Being a real car guy, Morsey thought getting rid of the V8 was a crazy idea and said so, risking his career.

He believed that the V8 was part of Ford’s DNA and offering only a six would be a sales disaster.

More to shut him up than anything else, senior management gave the young Morsey just three months to prove his claims — and that he did.

So compelling was his consumer-based, analytical and data-rich research, and subsequent presentation to Henry Ford II, that not only was the V8 reinstated, but Morsey was given a promotion and tasked with setting up a product planning department based on detailed research 0- not “gut feel”.

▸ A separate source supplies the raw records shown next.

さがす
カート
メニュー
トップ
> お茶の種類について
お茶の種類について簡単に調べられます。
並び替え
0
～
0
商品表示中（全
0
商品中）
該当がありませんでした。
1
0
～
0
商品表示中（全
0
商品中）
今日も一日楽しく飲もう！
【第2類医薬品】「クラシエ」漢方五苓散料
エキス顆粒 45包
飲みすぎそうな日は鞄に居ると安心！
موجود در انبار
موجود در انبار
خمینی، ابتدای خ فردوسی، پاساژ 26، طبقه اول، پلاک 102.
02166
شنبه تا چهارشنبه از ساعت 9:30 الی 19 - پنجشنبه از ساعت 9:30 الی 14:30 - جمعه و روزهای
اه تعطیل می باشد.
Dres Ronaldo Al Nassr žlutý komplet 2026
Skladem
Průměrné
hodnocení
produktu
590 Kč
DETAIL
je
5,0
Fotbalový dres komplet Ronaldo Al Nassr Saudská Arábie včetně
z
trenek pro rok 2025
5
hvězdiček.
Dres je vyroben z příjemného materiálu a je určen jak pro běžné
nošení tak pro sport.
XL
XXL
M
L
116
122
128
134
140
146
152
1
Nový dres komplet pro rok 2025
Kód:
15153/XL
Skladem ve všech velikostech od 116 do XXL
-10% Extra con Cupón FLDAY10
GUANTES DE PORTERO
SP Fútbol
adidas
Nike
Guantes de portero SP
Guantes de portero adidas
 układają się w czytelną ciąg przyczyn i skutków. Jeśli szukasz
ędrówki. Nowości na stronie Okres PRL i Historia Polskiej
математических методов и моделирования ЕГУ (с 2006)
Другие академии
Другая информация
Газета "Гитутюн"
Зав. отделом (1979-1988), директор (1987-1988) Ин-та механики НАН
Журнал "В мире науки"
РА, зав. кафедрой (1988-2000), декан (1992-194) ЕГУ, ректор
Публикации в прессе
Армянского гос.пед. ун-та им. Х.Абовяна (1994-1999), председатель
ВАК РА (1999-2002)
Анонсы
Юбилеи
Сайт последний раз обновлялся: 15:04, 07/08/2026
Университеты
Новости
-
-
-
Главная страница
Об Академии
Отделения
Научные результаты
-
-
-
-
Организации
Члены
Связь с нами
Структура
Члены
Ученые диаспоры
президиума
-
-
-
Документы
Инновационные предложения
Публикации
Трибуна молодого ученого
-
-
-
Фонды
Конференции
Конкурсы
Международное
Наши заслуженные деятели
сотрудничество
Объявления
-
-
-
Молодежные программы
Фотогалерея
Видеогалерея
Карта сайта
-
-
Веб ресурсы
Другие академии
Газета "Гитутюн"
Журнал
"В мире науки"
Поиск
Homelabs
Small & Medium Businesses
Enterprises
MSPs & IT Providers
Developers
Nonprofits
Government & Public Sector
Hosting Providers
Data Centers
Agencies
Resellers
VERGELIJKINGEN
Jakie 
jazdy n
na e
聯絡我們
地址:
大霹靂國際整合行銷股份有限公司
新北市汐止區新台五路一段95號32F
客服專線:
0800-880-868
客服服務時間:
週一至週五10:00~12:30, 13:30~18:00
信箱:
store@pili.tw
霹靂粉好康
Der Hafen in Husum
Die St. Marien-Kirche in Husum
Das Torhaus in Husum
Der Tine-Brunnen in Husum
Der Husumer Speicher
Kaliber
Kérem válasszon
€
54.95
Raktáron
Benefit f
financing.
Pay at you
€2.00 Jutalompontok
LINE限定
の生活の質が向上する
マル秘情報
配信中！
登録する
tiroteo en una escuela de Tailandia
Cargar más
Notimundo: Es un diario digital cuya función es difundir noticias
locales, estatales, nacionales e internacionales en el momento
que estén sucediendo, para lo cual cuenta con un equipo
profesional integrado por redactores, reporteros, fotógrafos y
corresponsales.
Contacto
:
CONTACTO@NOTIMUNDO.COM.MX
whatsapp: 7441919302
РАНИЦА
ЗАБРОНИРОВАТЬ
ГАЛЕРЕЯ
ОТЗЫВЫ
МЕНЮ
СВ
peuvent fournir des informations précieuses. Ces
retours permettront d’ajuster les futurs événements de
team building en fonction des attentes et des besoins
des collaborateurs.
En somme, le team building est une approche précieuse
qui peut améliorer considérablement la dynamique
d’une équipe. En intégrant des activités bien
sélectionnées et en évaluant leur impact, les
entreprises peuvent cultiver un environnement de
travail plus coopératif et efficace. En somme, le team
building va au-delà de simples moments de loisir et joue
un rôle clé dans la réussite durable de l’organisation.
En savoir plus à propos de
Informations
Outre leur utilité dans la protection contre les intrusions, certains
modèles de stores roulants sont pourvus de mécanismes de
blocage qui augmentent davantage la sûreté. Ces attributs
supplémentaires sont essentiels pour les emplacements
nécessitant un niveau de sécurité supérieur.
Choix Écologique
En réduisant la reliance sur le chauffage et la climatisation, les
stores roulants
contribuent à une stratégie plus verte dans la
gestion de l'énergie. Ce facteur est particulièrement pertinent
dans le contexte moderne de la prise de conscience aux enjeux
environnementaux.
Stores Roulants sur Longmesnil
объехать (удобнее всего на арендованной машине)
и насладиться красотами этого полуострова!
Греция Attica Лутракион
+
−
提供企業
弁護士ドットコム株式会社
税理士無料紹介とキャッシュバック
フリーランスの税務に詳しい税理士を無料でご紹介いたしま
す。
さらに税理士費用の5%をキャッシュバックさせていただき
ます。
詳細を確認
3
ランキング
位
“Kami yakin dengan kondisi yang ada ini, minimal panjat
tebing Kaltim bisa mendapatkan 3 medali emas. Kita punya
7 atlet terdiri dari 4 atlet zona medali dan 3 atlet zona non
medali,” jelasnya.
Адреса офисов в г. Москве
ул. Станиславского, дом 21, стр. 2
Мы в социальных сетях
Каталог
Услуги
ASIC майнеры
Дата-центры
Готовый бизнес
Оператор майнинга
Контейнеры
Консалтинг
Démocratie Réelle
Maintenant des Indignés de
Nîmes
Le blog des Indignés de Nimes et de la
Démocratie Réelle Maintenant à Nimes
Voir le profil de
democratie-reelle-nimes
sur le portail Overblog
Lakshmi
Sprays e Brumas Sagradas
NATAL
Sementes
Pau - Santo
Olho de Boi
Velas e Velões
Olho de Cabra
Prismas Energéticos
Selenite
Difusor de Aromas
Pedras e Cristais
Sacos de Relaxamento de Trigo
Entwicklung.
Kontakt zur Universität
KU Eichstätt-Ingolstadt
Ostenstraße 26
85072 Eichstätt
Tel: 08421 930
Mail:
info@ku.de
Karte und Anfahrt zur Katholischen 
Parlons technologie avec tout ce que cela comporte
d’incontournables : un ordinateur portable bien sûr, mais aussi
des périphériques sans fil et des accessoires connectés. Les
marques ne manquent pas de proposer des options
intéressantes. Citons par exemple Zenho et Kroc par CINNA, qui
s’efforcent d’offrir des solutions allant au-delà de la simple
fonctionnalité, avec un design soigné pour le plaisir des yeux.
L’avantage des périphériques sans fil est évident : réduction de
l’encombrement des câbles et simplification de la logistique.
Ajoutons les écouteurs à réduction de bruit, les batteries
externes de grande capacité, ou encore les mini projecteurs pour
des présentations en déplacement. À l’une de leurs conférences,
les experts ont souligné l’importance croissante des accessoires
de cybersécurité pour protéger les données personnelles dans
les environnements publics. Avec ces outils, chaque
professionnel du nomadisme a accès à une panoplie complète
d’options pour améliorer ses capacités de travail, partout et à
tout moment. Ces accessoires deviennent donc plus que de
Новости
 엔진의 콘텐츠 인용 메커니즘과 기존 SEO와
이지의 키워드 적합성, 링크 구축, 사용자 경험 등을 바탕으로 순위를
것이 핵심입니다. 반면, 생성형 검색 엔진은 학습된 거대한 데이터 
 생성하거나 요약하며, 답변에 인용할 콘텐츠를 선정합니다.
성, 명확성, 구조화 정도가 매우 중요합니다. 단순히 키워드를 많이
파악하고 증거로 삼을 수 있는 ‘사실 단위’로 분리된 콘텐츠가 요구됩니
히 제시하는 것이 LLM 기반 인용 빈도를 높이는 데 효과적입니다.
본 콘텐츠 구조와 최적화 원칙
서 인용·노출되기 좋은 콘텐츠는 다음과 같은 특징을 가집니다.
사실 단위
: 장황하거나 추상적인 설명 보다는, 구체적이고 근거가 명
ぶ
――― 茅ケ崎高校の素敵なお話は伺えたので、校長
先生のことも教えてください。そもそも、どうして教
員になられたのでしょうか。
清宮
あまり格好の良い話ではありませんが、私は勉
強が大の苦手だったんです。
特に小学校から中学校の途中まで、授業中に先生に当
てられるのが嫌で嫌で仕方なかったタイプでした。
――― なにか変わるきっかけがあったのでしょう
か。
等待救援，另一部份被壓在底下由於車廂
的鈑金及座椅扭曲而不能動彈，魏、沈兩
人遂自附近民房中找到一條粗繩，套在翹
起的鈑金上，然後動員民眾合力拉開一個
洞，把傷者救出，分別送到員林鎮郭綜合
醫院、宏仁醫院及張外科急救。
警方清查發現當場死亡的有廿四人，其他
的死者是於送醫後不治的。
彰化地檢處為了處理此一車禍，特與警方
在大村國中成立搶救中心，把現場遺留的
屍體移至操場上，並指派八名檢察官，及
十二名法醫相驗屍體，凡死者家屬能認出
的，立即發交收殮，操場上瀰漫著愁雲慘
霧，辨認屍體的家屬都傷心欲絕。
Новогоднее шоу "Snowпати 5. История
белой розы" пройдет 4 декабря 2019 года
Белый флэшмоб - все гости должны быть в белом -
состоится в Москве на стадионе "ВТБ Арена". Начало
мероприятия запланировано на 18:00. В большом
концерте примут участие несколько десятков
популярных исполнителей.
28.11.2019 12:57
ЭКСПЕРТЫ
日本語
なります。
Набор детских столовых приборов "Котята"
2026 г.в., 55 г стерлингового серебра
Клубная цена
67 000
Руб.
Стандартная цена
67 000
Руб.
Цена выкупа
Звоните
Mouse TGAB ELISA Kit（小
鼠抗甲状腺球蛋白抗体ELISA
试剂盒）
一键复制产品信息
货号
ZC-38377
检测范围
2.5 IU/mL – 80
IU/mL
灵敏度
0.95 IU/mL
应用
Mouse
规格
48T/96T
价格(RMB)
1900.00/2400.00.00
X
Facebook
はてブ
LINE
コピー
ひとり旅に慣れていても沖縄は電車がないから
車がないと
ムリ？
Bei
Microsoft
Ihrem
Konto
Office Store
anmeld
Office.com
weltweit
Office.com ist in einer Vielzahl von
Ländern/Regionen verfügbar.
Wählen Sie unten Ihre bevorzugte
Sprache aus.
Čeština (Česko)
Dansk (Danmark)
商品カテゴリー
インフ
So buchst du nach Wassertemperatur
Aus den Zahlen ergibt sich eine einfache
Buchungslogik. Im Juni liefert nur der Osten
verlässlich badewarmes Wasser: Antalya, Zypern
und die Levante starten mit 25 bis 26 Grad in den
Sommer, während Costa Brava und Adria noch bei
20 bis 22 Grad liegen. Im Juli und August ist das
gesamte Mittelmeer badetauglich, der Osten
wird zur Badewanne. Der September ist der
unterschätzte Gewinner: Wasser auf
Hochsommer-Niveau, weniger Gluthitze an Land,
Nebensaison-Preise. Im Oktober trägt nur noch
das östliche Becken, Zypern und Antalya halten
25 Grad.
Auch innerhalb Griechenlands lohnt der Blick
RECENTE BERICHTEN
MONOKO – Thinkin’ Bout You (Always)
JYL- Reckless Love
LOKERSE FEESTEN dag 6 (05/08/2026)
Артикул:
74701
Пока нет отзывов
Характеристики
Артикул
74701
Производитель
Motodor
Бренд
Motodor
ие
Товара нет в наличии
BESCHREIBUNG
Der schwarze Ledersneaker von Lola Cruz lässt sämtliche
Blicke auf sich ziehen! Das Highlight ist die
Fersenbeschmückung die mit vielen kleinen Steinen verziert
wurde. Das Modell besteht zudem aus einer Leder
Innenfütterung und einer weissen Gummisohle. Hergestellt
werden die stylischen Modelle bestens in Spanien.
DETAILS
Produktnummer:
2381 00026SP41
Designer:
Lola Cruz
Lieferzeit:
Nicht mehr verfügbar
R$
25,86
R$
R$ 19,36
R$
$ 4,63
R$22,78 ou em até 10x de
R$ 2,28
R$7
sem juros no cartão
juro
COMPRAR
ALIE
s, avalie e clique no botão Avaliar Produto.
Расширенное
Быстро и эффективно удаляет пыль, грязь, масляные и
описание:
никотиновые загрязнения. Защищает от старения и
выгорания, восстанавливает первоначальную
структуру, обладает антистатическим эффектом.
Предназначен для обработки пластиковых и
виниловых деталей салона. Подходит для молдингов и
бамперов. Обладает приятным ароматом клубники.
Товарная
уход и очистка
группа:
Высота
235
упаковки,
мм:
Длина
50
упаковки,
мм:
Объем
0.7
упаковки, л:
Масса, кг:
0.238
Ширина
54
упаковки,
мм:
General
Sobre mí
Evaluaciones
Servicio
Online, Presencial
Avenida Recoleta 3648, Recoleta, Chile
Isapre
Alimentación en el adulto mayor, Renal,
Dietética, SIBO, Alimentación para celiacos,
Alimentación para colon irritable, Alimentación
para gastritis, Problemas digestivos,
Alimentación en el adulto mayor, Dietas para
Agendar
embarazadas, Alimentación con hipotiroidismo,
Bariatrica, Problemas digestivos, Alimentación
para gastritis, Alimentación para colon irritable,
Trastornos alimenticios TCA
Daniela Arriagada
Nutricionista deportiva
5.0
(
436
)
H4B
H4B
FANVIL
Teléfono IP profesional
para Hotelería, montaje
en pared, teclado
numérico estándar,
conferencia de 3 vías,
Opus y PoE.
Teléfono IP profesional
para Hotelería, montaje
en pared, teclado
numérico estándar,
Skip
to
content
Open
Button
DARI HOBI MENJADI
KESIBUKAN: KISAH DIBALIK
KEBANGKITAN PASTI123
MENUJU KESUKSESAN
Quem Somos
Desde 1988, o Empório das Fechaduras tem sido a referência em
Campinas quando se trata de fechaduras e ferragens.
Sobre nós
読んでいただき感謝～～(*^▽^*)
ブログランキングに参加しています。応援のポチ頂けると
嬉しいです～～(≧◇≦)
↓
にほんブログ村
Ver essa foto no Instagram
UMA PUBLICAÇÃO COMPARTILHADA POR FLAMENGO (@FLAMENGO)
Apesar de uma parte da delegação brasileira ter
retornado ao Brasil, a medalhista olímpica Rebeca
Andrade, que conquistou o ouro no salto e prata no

When Chevrolet released the Corvette in 1954, some Ford managers wanted to make a similar car.

Morsey thought differently.

His new department identified a much bigger and more profitable market for a luxury sporty car for which he invented the term “‘personal car”.

It became the Thunderbird.

He was instrumental in the consumer-driven development of the ‘57 Ford which was so successful it came within a couple of hundred cars of beating Chevrolet.

In 1964 he was in charge of marketing the Mustang.

Morsey left Ford and opened his own Ford dealership.

In 1970 he established his own oil company.

Chase died, aged 96, in February, 2016.

His book, entitled, The Man Who Saved The V8, is a must read.